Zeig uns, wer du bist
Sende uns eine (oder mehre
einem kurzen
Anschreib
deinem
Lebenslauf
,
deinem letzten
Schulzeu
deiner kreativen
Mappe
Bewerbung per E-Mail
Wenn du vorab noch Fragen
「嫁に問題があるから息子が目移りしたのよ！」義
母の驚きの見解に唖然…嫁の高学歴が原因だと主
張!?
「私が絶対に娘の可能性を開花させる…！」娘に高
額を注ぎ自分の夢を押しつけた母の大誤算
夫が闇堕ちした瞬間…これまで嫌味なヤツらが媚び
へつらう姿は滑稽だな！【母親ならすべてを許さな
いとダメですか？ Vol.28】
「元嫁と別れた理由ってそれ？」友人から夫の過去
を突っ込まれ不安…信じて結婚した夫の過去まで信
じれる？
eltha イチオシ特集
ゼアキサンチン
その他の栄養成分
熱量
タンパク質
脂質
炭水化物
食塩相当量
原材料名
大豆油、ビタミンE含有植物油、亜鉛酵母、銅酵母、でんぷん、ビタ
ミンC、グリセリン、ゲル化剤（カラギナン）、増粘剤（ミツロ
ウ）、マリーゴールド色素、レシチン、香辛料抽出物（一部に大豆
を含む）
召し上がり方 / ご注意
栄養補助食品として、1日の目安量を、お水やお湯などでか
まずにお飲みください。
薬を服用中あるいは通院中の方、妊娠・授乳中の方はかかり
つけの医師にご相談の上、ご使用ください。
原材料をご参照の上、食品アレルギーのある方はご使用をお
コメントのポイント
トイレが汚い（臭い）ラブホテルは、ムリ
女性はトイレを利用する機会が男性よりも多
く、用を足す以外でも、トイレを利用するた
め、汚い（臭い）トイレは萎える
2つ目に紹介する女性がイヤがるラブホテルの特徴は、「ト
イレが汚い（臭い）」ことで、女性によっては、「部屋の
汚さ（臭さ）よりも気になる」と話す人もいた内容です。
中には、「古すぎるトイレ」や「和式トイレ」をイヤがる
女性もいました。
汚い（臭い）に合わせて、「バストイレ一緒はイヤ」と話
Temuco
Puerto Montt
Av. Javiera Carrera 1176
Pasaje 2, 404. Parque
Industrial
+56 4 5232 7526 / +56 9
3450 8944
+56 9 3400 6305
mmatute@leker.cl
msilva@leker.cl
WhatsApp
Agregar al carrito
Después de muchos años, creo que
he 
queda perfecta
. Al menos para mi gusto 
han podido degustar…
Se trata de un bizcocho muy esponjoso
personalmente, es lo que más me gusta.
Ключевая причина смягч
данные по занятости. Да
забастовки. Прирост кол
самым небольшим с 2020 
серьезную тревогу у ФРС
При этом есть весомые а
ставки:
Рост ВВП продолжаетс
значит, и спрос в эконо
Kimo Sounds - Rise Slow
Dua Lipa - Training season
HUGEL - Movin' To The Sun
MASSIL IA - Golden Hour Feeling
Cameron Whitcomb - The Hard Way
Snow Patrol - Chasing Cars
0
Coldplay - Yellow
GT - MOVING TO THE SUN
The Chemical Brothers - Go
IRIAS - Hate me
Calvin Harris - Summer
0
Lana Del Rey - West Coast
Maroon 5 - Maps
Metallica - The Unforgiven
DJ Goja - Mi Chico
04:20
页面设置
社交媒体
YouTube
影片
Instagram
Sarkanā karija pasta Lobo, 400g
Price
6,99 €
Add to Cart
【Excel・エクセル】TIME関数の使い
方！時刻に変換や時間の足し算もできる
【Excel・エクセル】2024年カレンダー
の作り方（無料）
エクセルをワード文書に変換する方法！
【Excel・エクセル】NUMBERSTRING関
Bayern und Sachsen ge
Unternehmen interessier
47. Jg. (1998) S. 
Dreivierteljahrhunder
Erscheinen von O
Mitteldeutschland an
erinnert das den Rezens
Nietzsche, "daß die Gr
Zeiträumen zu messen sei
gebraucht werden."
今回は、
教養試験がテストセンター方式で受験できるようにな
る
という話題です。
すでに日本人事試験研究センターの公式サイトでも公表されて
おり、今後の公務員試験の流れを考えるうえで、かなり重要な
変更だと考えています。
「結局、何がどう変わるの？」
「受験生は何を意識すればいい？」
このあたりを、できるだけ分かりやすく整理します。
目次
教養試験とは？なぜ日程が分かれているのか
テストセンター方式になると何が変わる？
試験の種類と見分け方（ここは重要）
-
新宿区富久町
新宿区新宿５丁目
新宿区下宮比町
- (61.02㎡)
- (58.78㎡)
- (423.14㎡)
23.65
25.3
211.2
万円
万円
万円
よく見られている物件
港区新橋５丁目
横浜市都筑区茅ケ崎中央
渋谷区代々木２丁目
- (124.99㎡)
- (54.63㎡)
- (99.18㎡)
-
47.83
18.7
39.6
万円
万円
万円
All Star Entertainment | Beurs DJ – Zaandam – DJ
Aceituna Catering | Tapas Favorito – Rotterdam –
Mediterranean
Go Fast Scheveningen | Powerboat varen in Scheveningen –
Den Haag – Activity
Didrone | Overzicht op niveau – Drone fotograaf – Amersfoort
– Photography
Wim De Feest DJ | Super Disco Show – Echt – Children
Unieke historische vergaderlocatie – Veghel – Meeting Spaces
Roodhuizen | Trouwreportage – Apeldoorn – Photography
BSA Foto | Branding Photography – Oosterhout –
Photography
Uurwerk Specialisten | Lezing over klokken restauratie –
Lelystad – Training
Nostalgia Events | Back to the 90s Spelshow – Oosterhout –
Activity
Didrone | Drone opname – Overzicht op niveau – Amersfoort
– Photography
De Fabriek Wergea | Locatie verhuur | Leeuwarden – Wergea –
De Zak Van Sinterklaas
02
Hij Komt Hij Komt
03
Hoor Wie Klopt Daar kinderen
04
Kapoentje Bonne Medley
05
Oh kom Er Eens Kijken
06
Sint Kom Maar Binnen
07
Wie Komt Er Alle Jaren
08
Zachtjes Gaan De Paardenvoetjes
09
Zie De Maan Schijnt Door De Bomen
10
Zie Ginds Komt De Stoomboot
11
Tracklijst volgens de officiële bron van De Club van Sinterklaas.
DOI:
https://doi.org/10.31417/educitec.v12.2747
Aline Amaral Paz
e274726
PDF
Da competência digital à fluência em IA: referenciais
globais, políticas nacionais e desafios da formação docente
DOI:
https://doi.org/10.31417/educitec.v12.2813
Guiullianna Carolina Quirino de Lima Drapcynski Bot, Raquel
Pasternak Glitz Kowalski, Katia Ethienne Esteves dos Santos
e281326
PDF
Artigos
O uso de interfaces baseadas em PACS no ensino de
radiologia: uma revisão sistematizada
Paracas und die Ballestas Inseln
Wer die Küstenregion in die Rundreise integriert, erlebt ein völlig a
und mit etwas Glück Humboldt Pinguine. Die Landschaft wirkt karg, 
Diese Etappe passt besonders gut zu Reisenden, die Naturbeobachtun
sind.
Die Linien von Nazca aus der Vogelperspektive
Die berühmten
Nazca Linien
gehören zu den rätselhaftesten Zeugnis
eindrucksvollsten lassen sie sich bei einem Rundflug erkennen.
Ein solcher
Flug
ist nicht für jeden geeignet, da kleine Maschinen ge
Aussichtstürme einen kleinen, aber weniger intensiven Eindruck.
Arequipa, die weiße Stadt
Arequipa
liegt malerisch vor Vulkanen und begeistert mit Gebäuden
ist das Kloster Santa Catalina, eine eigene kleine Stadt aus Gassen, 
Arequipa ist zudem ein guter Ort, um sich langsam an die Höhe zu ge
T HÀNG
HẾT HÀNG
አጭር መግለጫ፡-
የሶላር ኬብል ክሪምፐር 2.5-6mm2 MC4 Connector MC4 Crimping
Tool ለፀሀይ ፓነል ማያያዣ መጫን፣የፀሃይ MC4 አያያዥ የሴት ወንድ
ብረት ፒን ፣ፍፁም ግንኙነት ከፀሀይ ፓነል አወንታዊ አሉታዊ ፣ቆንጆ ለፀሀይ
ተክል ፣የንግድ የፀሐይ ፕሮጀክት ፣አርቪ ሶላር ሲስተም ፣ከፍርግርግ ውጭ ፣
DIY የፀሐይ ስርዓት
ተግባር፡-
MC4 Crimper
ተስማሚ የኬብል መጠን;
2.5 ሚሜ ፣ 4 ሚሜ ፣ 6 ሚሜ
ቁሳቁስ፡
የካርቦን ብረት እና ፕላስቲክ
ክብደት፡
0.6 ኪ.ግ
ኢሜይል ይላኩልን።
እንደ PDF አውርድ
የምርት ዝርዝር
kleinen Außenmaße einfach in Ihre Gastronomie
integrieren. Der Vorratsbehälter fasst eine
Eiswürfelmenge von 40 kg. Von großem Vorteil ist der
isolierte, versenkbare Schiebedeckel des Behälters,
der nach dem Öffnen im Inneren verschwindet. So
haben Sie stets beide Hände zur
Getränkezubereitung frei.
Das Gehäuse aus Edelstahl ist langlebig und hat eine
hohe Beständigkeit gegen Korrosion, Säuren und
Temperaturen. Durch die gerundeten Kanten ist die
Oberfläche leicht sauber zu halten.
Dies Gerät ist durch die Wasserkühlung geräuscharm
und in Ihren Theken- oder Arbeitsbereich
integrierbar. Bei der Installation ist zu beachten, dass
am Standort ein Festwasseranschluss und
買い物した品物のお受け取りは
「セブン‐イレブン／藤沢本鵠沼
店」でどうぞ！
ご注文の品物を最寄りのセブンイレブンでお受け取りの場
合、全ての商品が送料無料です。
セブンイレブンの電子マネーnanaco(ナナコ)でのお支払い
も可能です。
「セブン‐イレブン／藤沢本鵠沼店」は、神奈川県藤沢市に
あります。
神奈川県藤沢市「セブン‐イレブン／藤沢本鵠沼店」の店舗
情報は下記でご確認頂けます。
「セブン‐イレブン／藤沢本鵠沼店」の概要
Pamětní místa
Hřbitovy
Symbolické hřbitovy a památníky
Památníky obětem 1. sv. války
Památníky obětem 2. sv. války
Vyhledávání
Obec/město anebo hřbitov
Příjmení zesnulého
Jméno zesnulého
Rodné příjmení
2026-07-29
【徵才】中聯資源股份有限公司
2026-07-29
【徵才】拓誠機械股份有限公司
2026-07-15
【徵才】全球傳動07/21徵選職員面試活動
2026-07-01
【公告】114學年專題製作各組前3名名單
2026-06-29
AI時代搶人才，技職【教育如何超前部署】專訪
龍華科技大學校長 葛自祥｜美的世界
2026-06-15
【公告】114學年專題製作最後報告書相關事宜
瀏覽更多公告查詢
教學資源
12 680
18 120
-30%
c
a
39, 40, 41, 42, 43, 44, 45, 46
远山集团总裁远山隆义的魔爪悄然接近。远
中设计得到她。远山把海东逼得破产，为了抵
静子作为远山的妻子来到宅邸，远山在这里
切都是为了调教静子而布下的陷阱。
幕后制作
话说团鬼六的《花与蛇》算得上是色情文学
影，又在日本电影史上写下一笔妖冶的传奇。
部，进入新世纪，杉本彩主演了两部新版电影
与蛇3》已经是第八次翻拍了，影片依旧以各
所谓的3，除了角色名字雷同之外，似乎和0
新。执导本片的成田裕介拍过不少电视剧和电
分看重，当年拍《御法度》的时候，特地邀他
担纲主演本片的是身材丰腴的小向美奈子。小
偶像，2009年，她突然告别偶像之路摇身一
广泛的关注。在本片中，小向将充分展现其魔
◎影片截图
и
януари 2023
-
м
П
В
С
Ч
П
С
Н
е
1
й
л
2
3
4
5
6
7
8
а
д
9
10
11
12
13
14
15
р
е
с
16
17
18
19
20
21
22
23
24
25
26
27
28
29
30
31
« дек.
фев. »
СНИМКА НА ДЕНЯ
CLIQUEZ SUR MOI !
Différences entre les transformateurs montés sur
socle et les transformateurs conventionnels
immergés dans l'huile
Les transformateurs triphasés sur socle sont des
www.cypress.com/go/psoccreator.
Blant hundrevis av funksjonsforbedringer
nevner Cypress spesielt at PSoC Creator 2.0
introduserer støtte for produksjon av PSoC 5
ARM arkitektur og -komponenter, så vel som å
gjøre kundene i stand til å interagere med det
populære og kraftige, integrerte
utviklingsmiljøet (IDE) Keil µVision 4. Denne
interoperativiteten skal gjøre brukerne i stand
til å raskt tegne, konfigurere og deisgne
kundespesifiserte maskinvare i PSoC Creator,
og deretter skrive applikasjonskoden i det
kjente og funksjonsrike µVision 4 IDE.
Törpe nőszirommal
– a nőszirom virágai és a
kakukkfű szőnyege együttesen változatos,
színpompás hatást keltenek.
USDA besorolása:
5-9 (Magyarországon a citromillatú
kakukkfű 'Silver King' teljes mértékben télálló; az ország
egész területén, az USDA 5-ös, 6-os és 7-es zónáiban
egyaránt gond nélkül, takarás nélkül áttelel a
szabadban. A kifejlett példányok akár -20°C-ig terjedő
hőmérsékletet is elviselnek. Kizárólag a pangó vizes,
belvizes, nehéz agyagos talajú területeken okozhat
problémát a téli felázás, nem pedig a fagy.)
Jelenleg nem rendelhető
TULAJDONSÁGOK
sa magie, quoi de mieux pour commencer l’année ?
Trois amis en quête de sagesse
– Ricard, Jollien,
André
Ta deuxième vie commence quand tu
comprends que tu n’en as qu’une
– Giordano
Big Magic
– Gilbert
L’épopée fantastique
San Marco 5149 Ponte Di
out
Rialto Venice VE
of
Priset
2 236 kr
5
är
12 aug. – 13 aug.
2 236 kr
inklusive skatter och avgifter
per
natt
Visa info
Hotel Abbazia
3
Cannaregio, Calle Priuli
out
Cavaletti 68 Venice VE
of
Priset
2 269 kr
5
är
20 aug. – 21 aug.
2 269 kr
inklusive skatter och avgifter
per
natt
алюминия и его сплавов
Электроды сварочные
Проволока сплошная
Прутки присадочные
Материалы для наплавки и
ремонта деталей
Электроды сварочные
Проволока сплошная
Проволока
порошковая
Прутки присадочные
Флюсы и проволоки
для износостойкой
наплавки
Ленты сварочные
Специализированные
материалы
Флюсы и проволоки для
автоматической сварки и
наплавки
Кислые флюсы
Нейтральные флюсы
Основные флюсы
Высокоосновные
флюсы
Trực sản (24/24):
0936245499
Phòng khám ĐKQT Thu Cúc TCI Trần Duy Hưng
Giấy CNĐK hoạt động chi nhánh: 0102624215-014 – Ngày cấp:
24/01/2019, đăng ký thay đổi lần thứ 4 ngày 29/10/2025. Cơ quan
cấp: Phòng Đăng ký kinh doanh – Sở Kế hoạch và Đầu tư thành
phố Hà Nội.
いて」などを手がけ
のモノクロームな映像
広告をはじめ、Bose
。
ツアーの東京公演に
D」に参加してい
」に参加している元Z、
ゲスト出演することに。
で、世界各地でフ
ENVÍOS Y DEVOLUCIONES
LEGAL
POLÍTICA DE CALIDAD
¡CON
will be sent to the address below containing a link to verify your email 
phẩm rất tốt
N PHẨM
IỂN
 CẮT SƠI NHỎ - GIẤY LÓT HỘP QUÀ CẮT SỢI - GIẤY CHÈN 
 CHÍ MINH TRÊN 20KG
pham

----------------------------------------

### WORK TASK
Find the string "kakukkfű" in the data. Report each line it appears in.

### OUTPUT
kakukkfű szőnyege együttesen változatos,
kakukkfű 'Silver King' teljes mértékben télálló; az ország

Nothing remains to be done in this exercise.